The group was pleased to report the acquisition and deployment of four new air pointers, or air monitoring systems in the southeast area of the province, giving them six air pointers of their own in the southeast sector.

"It was a good year. We received a $200,000 grant from Western Economic Diversification that allowed us to purchase the four new air monitors," he said.

They are now set up in sectors where known air quality activities occur such as Weyburn, Glen Ewen, Wauchope, Stoughton and Esterhazy. SaskPower also lends its air quality monitoring information for the region in and around Estevan.

The air pointers record levels of SO2, H2S, NO/NO2, PM and O3. The southeast sector covers 36,800 square kilometres and includes 45 rural and urban municipalities.

The local air shed has been in operation since 2005 and long-term trends in air quality movement are being noted, and a lot of it is positive, said board members as Canada is improving its record in terms of improving fuel quality, oilpatch flaring regulations, and general power generating systems, but it was also noted that something like a bad forest fire, will quickly compromise an improving environmental record.

"Of course, we'd like to see more community engagement beyond the oil and gas industries. The air belongs to all of us," said Gibson. "Activities like more bike riding and less vehicle riding, building healthy neighbourhoods, getting involved. Our overarching goal is to raise awareness of air quality so we can better understand how to improve it, and that includes the little things like less idling of trucks and cars."

Gibson said he understood the monitoring of oilfield activities is difficult since it is an industry with constantly moving targets, but improvements are steadily being observed with each passing year.

The work and monitoring in the southeast is not going unnoticed since similar organizations are now being established in the north where the Boreal Airshed Association is just nicely getting underway as are air shed monitoring systems in the southwest and northeast regions of the province.

"The southeast was the first in Saskatchewan, and we followed an Alberta model," said Gibson.

A recent outbreak of foul-smelling lagoon wastes in Estevan, however, are not part of the air shed's mandate.

"Unfortunately no," said Gibson with a smile. "We don't measure aromas, but we all agree they are nuisances that are well worth discussing."

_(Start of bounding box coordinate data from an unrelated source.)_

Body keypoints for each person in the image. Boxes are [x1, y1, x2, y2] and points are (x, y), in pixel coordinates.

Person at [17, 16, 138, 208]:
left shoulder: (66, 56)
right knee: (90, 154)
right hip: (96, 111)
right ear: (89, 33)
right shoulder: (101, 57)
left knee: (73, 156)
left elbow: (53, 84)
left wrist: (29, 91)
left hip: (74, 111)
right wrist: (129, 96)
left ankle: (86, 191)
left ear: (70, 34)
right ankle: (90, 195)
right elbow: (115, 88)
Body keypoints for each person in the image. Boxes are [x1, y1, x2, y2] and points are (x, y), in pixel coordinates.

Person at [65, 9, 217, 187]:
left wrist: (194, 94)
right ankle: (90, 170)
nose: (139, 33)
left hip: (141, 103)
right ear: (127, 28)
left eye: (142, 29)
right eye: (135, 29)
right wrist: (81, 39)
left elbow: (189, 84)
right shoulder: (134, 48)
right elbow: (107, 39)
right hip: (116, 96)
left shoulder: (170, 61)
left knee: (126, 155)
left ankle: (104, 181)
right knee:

Holland Thompson was elected board chairman and a couple of resignations from the board membership were acknowledged during the annual meeting that received the audited report from Daryl Donovan, representing the accounting firm of MNP who performed the annual audit of the association that conducted business within a budget of $302,000 this past year. Donovan noted that there was a steady increase in expenses, as would be expected with a growing organization such as SESAA.

Gibson went on to say later that in some areas, noxious substances in the air exceeded generally accepted levels, but in the vast majority of the monitoring reports, the air quality standards were being met.

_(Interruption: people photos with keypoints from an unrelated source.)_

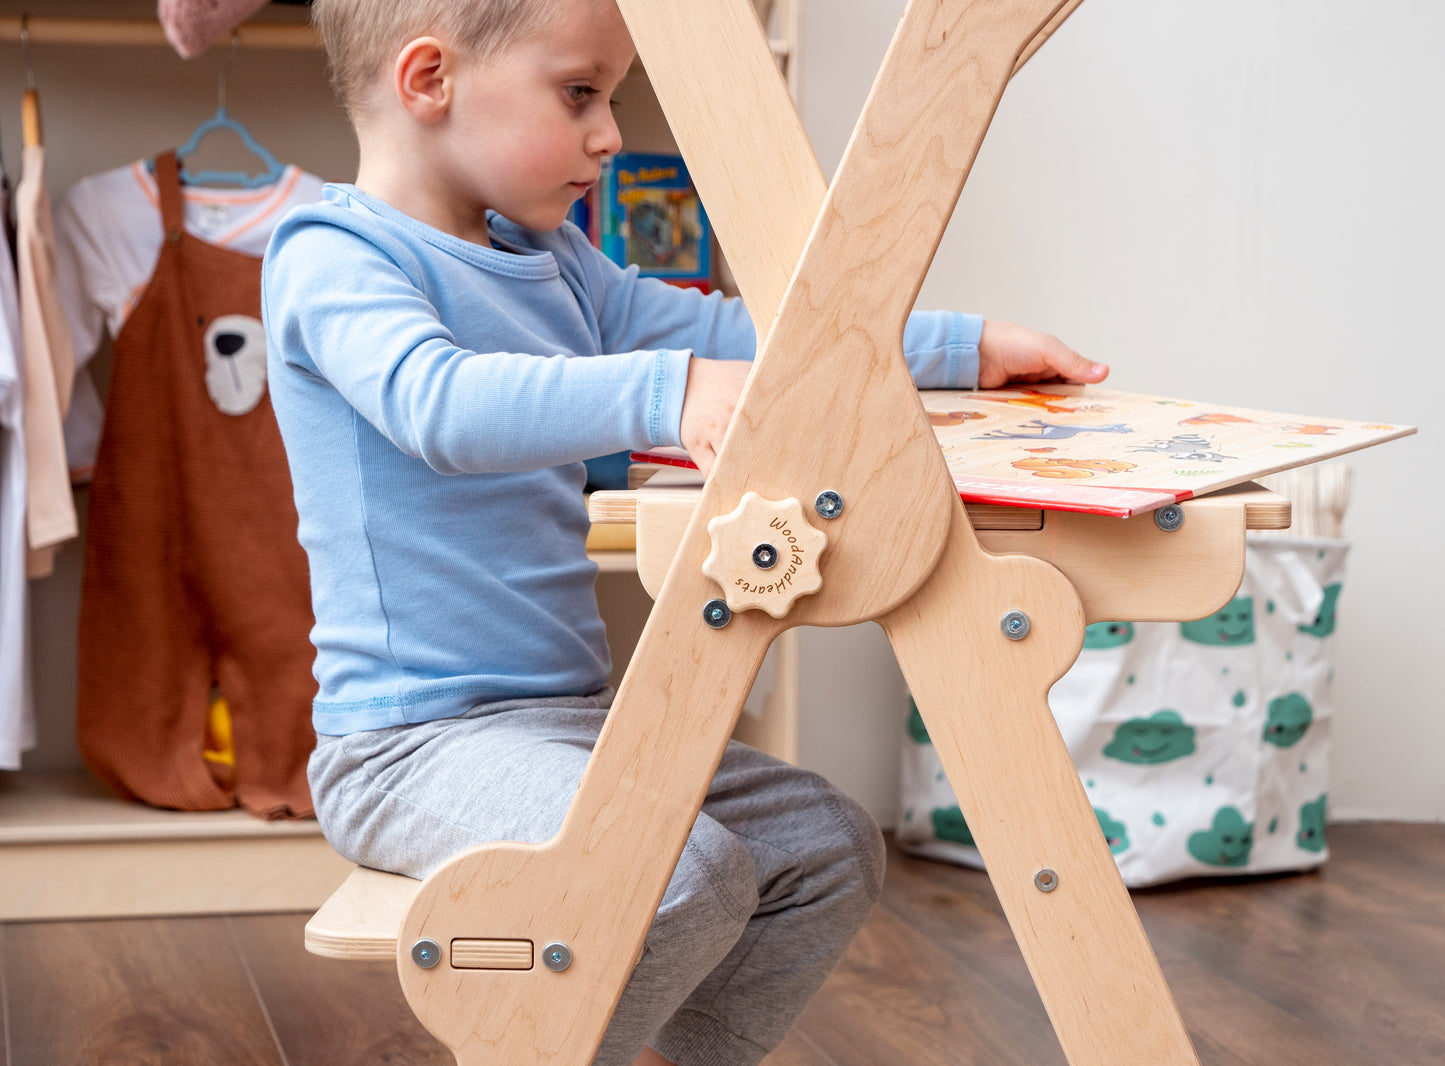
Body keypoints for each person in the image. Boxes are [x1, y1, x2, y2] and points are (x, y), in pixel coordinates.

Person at [263, 1, 1108, 1063]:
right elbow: (440, 405)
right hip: (410, 748)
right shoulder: (333, 255)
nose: (610, 132)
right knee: (681, 874)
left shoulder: (556, 262)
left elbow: (746, 332)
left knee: (825, 847)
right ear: (428, 80)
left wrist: (961, 344)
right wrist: (667, 393)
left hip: (570, 723)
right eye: (579, 93)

"We are encouraging municipal councils to get engaged. We have some members on the board now. We would like them to take steps such as installation of street lighting timers, more park space, more trees, more activities for pedestrian movement, all those things."

The executive director said that the board of directors in the southeast works very well, even though the members come from sectors that don't always see eye-to-eye on certain environmental levels.

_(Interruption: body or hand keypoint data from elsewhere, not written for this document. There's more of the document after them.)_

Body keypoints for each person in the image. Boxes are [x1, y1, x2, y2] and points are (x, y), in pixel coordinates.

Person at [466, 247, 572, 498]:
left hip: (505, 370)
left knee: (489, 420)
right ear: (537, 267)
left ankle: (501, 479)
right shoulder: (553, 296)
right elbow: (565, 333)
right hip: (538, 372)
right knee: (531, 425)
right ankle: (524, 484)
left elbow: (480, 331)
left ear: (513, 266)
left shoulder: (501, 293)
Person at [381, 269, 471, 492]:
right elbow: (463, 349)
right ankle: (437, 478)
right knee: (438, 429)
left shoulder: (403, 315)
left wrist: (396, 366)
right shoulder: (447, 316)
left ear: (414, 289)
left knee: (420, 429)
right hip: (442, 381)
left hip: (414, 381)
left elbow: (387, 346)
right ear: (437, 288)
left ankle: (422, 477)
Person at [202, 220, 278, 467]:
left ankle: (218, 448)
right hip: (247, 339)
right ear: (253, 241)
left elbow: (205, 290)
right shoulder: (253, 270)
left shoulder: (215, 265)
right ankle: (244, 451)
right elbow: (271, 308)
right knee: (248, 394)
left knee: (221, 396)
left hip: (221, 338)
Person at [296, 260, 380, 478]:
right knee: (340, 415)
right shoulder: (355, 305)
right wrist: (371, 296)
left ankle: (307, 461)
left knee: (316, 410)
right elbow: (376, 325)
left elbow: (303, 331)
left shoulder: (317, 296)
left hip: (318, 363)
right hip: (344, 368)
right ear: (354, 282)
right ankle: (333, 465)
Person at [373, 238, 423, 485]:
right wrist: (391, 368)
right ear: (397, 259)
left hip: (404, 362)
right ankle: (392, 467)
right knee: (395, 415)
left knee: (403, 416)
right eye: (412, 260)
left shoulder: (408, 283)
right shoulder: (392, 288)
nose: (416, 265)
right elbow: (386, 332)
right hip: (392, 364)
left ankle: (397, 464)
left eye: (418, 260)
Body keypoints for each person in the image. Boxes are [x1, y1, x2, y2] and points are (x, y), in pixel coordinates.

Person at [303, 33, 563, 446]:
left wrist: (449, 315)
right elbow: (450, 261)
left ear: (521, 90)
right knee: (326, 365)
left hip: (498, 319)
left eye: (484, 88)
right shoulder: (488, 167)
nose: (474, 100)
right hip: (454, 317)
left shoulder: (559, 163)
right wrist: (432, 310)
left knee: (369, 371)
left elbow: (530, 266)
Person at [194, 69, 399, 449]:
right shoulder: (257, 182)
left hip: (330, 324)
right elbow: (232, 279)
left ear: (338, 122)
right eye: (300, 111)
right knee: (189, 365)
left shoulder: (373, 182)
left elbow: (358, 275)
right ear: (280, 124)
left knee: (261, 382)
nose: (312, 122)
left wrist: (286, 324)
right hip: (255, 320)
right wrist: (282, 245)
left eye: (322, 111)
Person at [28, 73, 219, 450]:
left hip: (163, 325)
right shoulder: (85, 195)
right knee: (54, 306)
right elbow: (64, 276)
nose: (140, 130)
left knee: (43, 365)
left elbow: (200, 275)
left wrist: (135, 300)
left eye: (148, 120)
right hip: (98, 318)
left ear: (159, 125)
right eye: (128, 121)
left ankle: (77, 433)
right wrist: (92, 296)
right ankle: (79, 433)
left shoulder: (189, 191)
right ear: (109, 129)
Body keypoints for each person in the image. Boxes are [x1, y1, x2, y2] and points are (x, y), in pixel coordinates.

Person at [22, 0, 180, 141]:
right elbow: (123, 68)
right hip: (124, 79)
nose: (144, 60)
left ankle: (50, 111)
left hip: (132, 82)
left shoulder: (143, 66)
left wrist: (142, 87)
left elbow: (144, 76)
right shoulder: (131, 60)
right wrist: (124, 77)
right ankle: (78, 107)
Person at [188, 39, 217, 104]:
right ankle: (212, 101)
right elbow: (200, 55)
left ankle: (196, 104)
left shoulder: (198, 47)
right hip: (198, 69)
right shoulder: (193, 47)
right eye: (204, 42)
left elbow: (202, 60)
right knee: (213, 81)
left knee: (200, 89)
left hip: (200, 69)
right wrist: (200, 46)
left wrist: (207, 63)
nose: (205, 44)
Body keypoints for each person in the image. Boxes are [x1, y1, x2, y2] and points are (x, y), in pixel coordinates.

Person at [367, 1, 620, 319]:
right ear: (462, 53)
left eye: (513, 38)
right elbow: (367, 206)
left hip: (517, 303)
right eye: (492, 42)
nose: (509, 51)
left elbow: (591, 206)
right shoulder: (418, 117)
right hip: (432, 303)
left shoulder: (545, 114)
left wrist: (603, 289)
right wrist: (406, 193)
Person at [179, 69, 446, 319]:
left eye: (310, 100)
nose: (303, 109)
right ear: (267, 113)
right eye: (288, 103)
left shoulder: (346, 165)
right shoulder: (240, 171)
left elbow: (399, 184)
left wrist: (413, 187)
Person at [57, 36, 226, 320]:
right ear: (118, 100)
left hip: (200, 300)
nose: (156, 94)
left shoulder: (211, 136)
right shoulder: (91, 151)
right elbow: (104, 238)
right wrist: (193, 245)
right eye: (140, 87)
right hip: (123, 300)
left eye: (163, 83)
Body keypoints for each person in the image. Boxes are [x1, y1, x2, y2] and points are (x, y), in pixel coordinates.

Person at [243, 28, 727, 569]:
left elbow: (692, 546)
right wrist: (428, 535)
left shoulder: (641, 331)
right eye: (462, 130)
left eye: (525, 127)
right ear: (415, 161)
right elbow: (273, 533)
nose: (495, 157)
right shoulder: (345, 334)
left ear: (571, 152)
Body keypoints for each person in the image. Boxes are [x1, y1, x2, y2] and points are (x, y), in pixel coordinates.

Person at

"We have a board that is not at cross purposes. They all see the need to protect the environment. Industry believes that, our municipal and provincial government believes that, as does our business community and regular citizens."

Gibson said the southeast group would like to set up a few more air pointers in the region in the future, but for now, the six, plus the SaskPower system, are providing very credible data for public consumption.